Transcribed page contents

——

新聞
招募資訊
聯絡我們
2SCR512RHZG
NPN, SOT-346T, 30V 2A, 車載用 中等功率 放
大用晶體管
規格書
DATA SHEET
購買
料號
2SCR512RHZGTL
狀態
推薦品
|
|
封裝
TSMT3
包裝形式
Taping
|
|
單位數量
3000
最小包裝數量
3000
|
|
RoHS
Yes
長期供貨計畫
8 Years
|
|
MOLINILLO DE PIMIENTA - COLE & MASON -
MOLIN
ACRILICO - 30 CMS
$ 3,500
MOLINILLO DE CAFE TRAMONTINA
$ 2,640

——

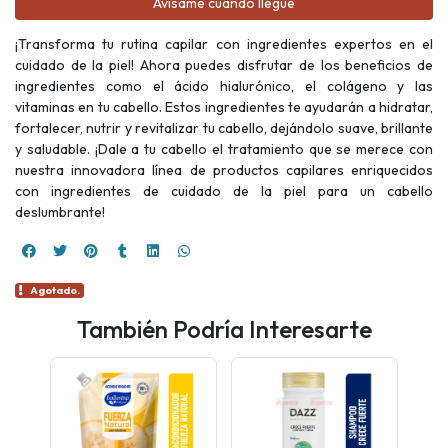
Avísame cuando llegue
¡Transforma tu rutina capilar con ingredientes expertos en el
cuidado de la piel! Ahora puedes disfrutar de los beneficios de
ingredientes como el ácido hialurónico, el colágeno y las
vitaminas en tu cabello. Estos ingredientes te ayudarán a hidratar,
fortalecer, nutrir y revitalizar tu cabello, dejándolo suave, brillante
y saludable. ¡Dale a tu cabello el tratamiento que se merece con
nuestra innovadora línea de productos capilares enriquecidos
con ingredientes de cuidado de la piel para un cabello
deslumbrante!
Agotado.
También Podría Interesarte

——

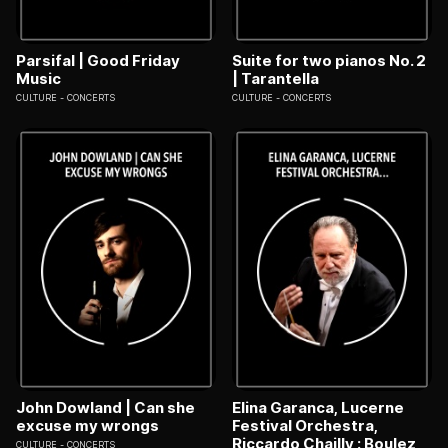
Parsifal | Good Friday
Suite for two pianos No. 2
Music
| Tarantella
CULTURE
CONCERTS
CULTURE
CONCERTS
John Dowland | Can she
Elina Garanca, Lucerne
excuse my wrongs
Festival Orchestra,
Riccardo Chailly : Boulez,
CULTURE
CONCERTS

——

# PROMPT
If a line above includes the string "cabello", pick it out.

# SOLUTION TO THIS PROBLEM
vitaminas en tu cabello. Estos ingredientes te ayudarán a hidratar,
fortalecer, nutrir y revitalizar tu cabello, dejándolo suave, brillante
y saludable. ¡Dale a tu cabello el tratamiento que se merece con
con ingredientes de cuidado de la piel para un cabello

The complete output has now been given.